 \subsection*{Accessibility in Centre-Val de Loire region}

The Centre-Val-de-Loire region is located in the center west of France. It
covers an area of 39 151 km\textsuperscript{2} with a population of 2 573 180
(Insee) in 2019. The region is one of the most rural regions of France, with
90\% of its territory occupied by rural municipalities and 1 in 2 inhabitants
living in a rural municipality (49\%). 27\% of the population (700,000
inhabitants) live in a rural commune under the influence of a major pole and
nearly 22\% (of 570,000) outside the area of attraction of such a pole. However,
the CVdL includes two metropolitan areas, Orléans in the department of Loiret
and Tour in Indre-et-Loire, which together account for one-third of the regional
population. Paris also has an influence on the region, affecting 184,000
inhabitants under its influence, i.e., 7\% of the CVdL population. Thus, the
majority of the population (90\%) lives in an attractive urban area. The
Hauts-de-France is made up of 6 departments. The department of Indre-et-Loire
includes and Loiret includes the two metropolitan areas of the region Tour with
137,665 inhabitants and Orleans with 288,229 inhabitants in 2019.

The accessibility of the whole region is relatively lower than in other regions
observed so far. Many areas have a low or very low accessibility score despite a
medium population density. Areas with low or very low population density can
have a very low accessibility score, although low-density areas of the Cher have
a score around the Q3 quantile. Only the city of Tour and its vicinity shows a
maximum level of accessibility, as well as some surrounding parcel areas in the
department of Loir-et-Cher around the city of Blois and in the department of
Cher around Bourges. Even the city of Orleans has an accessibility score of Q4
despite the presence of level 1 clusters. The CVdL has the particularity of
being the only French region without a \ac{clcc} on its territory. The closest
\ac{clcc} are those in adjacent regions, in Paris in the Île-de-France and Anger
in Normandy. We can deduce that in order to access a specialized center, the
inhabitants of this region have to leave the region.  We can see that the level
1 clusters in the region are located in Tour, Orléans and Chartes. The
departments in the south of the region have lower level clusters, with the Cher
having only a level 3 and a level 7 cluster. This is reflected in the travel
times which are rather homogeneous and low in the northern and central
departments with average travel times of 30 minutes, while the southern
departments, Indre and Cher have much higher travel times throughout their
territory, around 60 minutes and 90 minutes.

+ + +

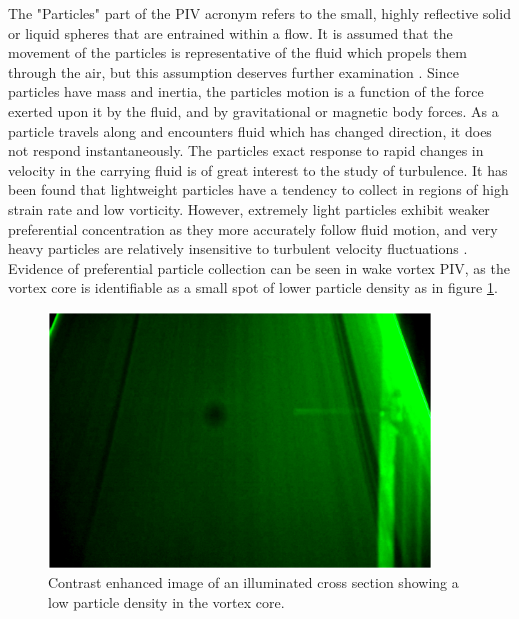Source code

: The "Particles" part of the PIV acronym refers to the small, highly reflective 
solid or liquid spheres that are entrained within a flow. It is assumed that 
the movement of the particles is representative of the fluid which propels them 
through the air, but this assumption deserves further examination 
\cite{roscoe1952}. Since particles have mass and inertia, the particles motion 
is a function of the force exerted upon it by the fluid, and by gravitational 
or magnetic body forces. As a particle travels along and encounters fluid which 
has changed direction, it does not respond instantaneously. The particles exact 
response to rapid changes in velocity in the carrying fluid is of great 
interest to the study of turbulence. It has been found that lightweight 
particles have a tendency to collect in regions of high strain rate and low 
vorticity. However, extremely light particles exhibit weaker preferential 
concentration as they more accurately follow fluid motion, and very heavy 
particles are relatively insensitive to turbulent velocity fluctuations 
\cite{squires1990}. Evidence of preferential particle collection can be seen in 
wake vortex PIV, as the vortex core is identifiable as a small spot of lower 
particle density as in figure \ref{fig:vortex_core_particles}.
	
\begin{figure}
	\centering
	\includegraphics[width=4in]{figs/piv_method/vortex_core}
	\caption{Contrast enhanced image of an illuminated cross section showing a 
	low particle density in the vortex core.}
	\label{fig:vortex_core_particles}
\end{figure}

+ + +

#### [REQUIRED WORK]
A word-for-word copy of the lines above from the one with "in Centre-Val de" through the one with "1 clusters in", inclusive, is the only output wanted.

#### [RESPONSE TO THE EXERCISE]
 \subsection*{Accessibility in Centre-Val de Loire region}

The Centre-Val-de-Loire region is located in the center west of France. It
covers an area of 39 151 km\textsuperscript{2} with a population of 2 573 180
(Insee) in 2019. The region is one of the most rural regions of France, with
90\% of its territory occupied by rural municipalities and 1 in 2 inhabitants
living in a rural municipality (49\%). 27\% of the population (700,000
inhabitants) live in a rural commune under the influence of a major pole and
nearly 22\% (of 570,000) outside the area of attraction of such a pole. However,
the CVdL includes two metropolitan areas, Orléans in the department of Loiret
and Tour in Indre-et-Loire, which together account for one-third of the regional
population. Paris also has an influence on the region, affecting 184,000
inhabitants under its influence, i.e., 7\% of the CVdL population. Thus, the
majority of the population (90\%) lives in an attractive urban area. The
Hauts-de-France is made up of 6 departments. The department of Indre-et-Loire
includes and Loiret includes the two metropolitan areas of the region Tour with
137,665 inhabitants and Orleans with 288,229 inhabitants in 2019.

The accessibility of the whole region is relatively lower than in other regions
observed so far. Many areas have a low or very low accessibility score despite a
medium population density. Areas with low or very low population density can
have a very low accessibility score, although low-density areas of the Cher have
a score around the Q3 quantile. Only the city of Tour and its vicinity shows a
maximum level of accessibility, as well as some surrounding parcel areas in the
department of Loir-et-Cher around the city of Blois and in the department of
Cher around Bourges. Even the city of Orleans has an accessibility score of Q4
despite the presence of level 1 clusters. The CVdL has the particularity of
being the only French region without a \ac{clcc} on its territory. The closest
\ac{clcc} are those in adjacent regions, in Paris in the Île-de-France and Anger
in Normandy. We can deduce that in order to access a specialized center, the
inhabitants of this region have to leave the region.  We can see that the level
1 clusters in the region are located in Tour, Orléans and Chartes. The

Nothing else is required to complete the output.